Позиция Мамардашвили как мыслителя — при всей, в общем-то, прозрачности ее генеалогии — весьма индивидуальна и должна быть в качестве таковой продумана. Корни и контексты его философствования артикулированы уже неплохо (одно из свидетельств тому — представляемая книга), чего не скажешь о перспективах его философского присутствия — хотя бы в отечественной мысли, о смысловом потенциале его наследия, о возможности продолжения, движения в намеченных им направлениях.
Хочется верить, что это у нас еще впереди.
Андрей Положенцев. “…По лицу бездны”. Очерк натурфилософии культа. СПб., “Алетейя”, 2007, 200 стр. (“Миф. Религия.

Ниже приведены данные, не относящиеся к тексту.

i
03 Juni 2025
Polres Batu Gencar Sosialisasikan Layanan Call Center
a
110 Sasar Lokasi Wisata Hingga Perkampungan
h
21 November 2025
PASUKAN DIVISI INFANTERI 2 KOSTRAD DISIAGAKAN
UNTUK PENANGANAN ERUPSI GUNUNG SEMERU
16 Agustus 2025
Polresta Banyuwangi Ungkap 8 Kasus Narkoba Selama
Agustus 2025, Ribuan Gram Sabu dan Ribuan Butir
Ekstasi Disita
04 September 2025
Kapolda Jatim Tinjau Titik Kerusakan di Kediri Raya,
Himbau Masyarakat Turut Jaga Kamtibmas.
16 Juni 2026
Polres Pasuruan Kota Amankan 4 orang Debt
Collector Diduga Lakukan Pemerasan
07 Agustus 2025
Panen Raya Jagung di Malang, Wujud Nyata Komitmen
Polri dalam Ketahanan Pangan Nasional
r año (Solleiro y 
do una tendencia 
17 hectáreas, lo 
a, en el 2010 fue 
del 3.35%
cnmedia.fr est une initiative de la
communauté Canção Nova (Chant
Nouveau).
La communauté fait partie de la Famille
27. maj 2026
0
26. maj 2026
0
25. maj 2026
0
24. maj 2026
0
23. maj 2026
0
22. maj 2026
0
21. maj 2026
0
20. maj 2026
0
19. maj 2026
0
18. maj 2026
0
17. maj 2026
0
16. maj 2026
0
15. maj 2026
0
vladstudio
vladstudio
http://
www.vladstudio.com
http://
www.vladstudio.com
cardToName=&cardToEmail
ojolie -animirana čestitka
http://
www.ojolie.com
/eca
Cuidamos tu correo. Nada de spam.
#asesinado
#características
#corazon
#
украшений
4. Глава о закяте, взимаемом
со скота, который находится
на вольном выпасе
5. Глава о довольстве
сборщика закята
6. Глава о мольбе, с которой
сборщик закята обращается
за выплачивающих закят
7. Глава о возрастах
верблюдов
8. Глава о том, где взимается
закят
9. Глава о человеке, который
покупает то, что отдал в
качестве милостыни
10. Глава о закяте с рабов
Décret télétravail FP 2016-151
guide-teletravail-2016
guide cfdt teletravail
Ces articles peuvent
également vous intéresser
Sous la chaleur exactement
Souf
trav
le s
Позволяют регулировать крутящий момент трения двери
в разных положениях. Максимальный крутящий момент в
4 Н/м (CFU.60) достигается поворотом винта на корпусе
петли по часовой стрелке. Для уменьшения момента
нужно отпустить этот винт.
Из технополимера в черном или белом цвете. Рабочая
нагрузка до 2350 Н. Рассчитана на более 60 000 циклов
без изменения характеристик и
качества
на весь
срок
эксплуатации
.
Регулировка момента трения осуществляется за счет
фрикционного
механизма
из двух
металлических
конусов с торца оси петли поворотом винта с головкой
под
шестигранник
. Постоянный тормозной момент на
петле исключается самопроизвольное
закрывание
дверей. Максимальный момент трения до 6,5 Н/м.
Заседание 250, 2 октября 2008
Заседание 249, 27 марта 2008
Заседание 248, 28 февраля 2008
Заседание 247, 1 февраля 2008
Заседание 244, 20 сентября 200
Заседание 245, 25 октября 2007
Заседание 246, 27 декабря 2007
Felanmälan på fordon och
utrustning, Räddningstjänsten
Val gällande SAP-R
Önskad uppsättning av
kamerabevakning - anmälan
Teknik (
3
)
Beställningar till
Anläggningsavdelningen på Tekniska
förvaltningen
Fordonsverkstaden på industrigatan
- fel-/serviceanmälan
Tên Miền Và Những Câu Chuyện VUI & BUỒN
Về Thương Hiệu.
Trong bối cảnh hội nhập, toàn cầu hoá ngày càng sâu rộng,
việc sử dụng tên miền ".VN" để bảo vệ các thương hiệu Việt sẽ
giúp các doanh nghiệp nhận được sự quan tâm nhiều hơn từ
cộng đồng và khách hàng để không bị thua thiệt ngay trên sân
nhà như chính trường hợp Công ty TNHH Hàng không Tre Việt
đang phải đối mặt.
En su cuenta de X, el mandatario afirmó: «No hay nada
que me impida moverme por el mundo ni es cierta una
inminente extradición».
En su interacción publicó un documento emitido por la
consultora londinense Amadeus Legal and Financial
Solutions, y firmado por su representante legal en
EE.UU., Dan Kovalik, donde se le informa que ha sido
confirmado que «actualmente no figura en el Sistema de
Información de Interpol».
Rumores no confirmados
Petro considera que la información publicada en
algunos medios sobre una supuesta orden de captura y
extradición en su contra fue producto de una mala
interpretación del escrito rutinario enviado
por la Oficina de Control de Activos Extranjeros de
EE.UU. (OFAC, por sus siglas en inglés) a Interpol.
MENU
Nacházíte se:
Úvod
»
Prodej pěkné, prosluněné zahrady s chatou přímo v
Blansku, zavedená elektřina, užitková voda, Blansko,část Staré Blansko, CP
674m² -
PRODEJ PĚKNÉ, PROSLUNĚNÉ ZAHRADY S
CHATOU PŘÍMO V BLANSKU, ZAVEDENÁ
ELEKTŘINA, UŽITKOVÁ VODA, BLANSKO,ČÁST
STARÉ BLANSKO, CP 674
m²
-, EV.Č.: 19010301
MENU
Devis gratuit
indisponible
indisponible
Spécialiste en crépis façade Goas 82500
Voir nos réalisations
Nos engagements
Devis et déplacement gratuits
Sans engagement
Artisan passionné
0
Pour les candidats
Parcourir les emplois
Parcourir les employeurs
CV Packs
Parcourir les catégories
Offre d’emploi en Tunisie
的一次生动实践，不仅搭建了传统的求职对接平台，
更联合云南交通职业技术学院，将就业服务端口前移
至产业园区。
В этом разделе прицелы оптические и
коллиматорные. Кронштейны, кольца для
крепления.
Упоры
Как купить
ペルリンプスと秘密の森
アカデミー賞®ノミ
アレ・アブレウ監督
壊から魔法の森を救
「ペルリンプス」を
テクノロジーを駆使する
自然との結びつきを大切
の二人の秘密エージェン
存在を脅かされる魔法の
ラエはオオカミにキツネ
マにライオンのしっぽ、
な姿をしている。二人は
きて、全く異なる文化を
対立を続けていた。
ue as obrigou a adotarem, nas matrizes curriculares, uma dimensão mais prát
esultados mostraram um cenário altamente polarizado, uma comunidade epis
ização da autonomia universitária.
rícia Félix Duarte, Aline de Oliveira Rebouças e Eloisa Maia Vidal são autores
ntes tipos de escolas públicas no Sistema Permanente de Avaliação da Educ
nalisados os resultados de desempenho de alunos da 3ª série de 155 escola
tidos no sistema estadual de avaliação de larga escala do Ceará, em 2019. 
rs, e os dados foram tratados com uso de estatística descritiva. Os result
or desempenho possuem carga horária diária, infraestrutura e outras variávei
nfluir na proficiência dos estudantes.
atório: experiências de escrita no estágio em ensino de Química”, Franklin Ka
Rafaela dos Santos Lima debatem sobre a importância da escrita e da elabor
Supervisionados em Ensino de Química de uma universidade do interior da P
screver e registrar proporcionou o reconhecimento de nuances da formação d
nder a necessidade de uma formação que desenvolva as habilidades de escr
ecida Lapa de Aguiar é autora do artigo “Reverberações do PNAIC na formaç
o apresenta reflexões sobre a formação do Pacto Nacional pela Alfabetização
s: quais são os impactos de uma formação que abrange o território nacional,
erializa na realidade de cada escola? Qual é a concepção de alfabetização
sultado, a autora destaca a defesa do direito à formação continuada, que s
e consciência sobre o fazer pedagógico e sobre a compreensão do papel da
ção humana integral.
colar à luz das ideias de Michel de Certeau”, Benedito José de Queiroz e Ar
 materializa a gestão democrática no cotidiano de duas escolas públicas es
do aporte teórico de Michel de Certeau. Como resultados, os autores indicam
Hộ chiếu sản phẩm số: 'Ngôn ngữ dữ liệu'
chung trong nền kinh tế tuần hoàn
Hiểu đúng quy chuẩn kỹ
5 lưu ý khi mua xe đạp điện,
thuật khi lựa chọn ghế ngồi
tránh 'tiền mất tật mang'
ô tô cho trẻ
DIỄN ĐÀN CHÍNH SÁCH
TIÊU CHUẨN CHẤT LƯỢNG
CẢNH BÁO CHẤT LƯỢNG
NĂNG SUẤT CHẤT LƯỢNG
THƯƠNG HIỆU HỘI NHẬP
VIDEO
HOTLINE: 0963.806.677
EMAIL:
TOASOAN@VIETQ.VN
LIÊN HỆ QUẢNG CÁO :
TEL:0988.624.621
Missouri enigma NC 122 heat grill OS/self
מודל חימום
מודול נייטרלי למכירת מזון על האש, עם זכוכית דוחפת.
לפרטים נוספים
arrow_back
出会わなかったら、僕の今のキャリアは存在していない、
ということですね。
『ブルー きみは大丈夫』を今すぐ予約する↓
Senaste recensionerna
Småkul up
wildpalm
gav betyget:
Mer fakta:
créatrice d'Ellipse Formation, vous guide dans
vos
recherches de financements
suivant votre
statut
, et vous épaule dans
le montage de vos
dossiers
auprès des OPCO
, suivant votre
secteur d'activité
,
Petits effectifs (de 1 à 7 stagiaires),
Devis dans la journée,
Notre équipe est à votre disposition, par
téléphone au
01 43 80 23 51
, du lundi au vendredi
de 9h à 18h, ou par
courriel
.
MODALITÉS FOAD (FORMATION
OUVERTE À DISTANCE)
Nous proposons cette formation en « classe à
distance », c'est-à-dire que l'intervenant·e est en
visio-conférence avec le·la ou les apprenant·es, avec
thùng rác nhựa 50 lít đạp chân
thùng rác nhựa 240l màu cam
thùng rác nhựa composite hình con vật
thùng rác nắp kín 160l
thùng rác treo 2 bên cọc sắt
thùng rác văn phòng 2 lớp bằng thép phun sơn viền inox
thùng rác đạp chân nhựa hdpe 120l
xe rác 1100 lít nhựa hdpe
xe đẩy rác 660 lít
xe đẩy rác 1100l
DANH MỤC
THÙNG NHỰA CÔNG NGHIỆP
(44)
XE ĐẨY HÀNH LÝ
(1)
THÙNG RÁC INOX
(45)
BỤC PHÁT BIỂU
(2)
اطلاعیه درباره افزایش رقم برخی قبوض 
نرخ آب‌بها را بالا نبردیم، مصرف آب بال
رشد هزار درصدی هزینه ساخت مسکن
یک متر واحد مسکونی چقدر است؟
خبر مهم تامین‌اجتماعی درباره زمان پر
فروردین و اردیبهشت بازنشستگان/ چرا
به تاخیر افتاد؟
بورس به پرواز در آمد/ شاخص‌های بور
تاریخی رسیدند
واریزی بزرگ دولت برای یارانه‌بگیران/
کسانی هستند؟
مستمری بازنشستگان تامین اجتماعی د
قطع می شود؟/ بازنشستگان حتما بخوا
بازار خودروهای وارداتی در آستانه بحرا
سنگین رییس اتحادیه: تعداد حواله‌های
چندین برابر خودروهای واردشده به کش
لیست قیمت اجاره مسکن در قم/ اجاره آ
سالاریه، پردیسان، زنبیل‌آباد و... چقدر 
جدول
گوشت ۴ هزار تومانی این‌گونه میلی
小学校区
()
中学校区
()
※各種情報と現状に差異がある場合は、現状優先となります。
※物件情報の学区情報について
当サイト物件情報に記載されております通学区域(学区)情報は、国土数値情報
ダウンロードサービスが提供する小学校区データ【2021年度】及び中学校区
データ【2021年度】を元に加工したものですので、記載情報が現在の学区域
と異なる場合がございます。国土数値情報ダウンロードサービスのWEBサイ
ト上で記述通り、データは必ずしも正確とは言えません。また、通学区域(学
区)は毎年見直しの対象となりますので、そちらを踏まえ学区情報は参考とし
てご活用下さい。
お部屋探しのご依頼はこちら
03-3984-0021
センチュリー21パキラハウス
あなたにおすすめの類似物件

Культура”).
“Культ” для автора — петербургского философа, сотрудника факультета философии и политологии СПбГУ — категория в первую очередь не религиоведческая, но антропологическая. Даже — главная из антропологических категорий и всем им предшествующая. Положенцев рассматривает культ как порождающее условие всего человеческого вообще: не только того, что с культом привычно связывается, — типа, например, той же религии или ритуалов, сопровождающих социальное взаимодействие, но и всего, что делает человек в мире, не исключая и рационального мышления.
Остается, однако, непроговоренным, что такое сам культ как тип действия — до и помимо всех своих частных воплощений; как он устроен. Автор оставляет его, по существу, большой фигурой умолчания. Как будто это первоусловие всех возможных человеческих явлений само по себе словесной артикуляции не поддается.